— Сейчас пройдет, надо промыть глаза. Я не сильно брызнула.

— Мне так не показалось. Уверена, что я смогу видеть?

Я закатила глаза. Ей богу, как маленький.

— Сможешь. Пойдем, отведу тебя к умывальнику, только не шуми.

Взяла Егора под руку и повела в сторону небольшого коридора. Там, ближе к выходу, находилась комнатка, где стоял котел и рукомойник — ноу-хау, сделанное папиными руками.

У бабушки со слухом проблем не было, поэтому я то и дело шикала на Егора, который даже такой процесс, как мытье лица, превратил в один большой источник шума. Что с него взять… Наверное, он никогда не бывал в деревне и не встречался с таким приспособлением, как самодельный умывальник, потому что с непривычки ударял по «язычку» слишком резко, от чего тот отскакивал вверх со звоном.

— Тише ты, сейчас разбудишь!

После непродолжительных водных процедур я повела Егора обратно в свою комнату. Оставаться в прихожей было опасно — бабуля, как минимум один раз за ночь, устраивала вылазку до уличного туалета.

— Ну как? — спросила я, едва закрыла за собой дверь комнаты, и подошла к Егору, усевшемуся на кровати. — Все еще больно? — осторожно дотронулась пальцами до его лица.

— Это ерунда, по сравнению с тем, что я испытал сегодня днем, — он перехватил мою руку. — Я чуть с ума не сошел, когда ты перестала брать трубки.

— Сам виноват.

— Это еще почему?

— А зачем ты меня к этому придурку приревновал?

— Я… — Егор выглядел таким растерянным, каким я его еще не видела. — Прости, я увидел его возле тебя, так завелся, что сам не понял, как наговорил тебе всего. Я был не прав…

Я молчала, не желая нарушать его речь. Впервые за то время, что мы были вместе, я слышала от Громова такие слова. Будто говорил не он, а его душа.

— Я просто… блин, Златовласка, я так сильно тебя люблю, что готов любого, кто к тебе подойдет, в клочья разорвать.

Мое сердце предательски екнуло. Отлично, Янка, еще разревись тут, как идиотка.

Показывать Егору слабину не стала. Пусть не расслабляется.

— А чем это ты так шуршал?

— Что? — не понял Егор. — А-а, ты про это… Кстати, где он?

Он наклонился и поднял с пола… букет полевых ромашек. Мои любимые цветы, обалдеть!

— Боже, какие красивые! Где ты их нарвал?

— Секрет, Златовласка. Поцелуешь, расскажу.

— А если не поцелую?

— Спорим, не удержишься? — он хитро поиграл бровями, от чего я прыснула.

Каким же, порой, Громов был невыносимым и обаятельным придурком! Очень-очень невыносимым! И обаятельным!

Я наклонилась к Егору и запечатлела на его губах легкий поцелуй.

— М-м-м… Какая же ты сладкая. И пахнешь клубникой.

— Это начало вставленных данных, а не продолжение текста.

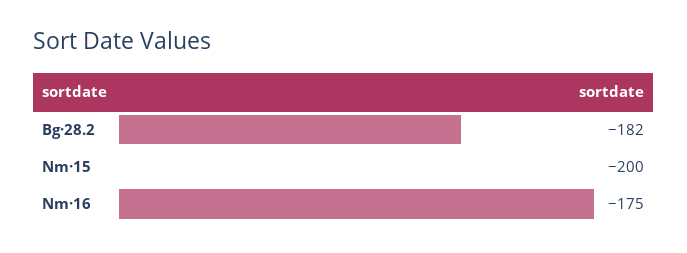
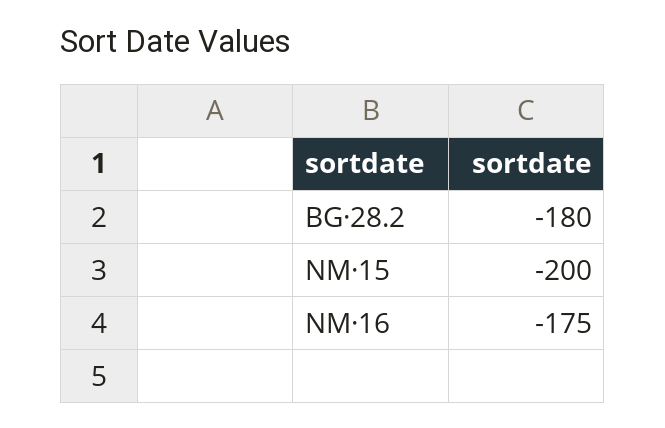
  {
-   "Bg·28.2": -182,
+   "Bg·28.2": -180,
    "Nm·15": -200,
    "Nm·16": -175
  }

Он был прав, я не смогла удержаться от очередного поцелуя, менее целомудренного, чем первый. Все сошлось: и букет, и обаяние чемпиона…

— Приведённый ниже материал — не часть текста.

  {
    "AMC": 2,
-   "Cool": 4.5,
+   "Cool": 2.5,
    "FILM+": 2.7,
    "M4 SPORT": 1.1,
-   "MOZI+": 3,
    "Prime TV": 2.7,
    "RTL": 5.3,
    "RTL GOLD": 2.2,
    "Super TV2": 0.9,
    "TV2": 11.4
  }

— Землянику собирала в лесу, вот и пахну.

— Тогда я буду звать тебя Земляничкой.

— Лучше Златовлаской.

— Так и знал, что тебе нравится… — Егор засмеялся, а у самого в глазах столько желания и страсти, что у меня по спине мурашки пробежали.

Конечно, я простила его. Прямо как в песне. Опять и опять. И опять.

Не могла не простить — так сильно его любила.

— Яна, что ты делаешь? — запротестовал Егор, когда я начала задирать вверх краешек его белоснежной футболки. — Как же бабуля?

— Постарайся, чтобы кровать не издала ни единого скрипа, — прошептала я, прежде чем накрыть его губы своими…

— Тетенька, вы выходите?

Реальность возвращает меня к себе писклявым голосом какого-то школьника. Ой, я ему выход перегородила…

Да, Янка, да, ты сейчас едешь на работу в метро, а то, о чем думала секундой ранее — всего лишь воспоминания из прошлой жизни.